Liebe Gemeinde,
seien wir ehrlich: das ist keine schöne, es ist eigentlich eine ärgerliche Ge-schichte. Da werden die gelobt, die die ihnen anvertrauten Talente – das war schon sehr viel Geld! – verdoppeln. Wie sie das gemacht haben, wird uns nicht erzählt, auf wessen Kosten sie gewirtschaftet haben, bleibt unerwähnt. Da denke ich an die Großkonzerne, an manche Banken, die trotz aller Krisen und Kriege, trotz oder sogar wegen der Armut Vieler immer mehr verdienen. Wir schauen hilflos zu und müssen erleben, dass Gerechtigkeit oft auf der Strecke bleibt.
Aber bevor wir uns weiter ärgern und uns fragen, was das soll, müssen wir uns klarmachen, dass wir dieses Gleichnis nicht als eine für sich stehende Geschichte betrachten dürfen. Das war nicht die Absicht des Erzählers: Jesus will hier nicht die Gesetze des Großkapitals für gut heißen, sondern er will uns erklären, was geschieht, wenn das Himmelreich kommen wird. Oder anders gesagt: er will uns sagen, wie wir uns in Gottes Herrschaftsbereich verhalten sollen. Gleichnisse Jesu dürfen nie ein zu eins auf unsere Situation übertragen werden, sondern sie wollen uns mit einem oder zwei Punkten bei unserem Glauben helfen.

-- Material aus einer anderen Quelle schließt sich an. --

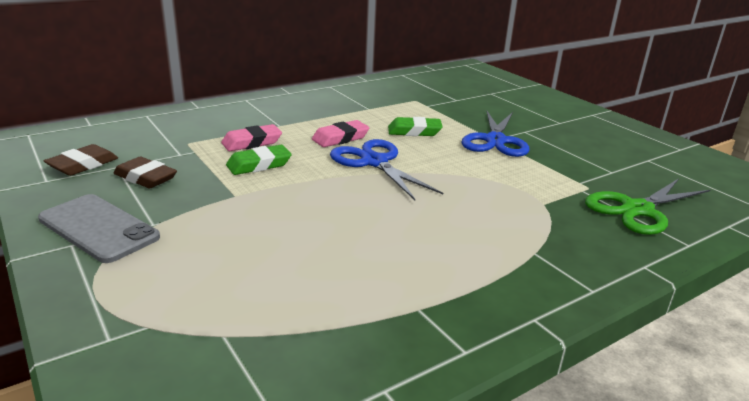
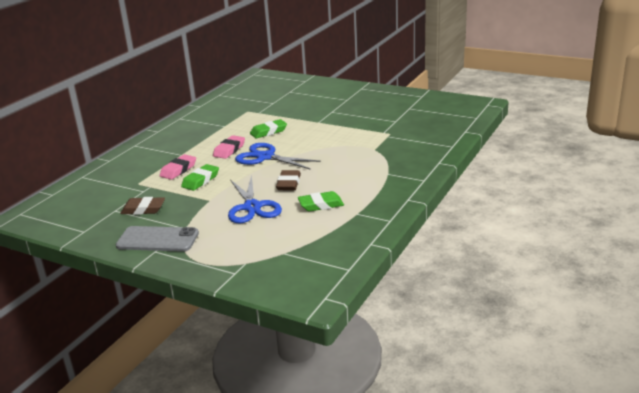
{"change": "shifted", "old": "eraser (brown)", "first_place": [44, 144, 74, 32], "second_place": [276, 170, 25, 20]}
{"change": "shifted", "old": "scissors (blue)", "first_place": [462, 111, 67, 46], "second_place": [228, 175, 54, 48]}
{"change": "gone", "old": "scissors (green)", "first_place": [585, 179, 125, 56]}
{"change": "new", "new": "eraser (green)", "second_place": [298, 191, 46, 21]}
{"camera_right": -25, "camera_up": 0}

Wir stellen uns vor: die Christen und Christinnen, die diese Erzählung etwa 40 Jahre nach Jesu Tod und Auferstehung vorgelesen bekommen, gehören zu jungen Gemeinden, die durch die weltliche Macht unterdrückt werden und gefährdet sind. Wir sind inzwischen als Gemeinden und Kirchen fast 2000 Jahre weiter, aber gefährdet sind wir auch – nicht durch die Bedrohung einer politischen Macht, sondern durch Gleichgültigkeit Vieler dem Glauben gegenüber, durch manches Fehlverhalten der Kirche selbst und durch Resignation im Blick auf unsere immer weiter zurückgehenden Zahlen.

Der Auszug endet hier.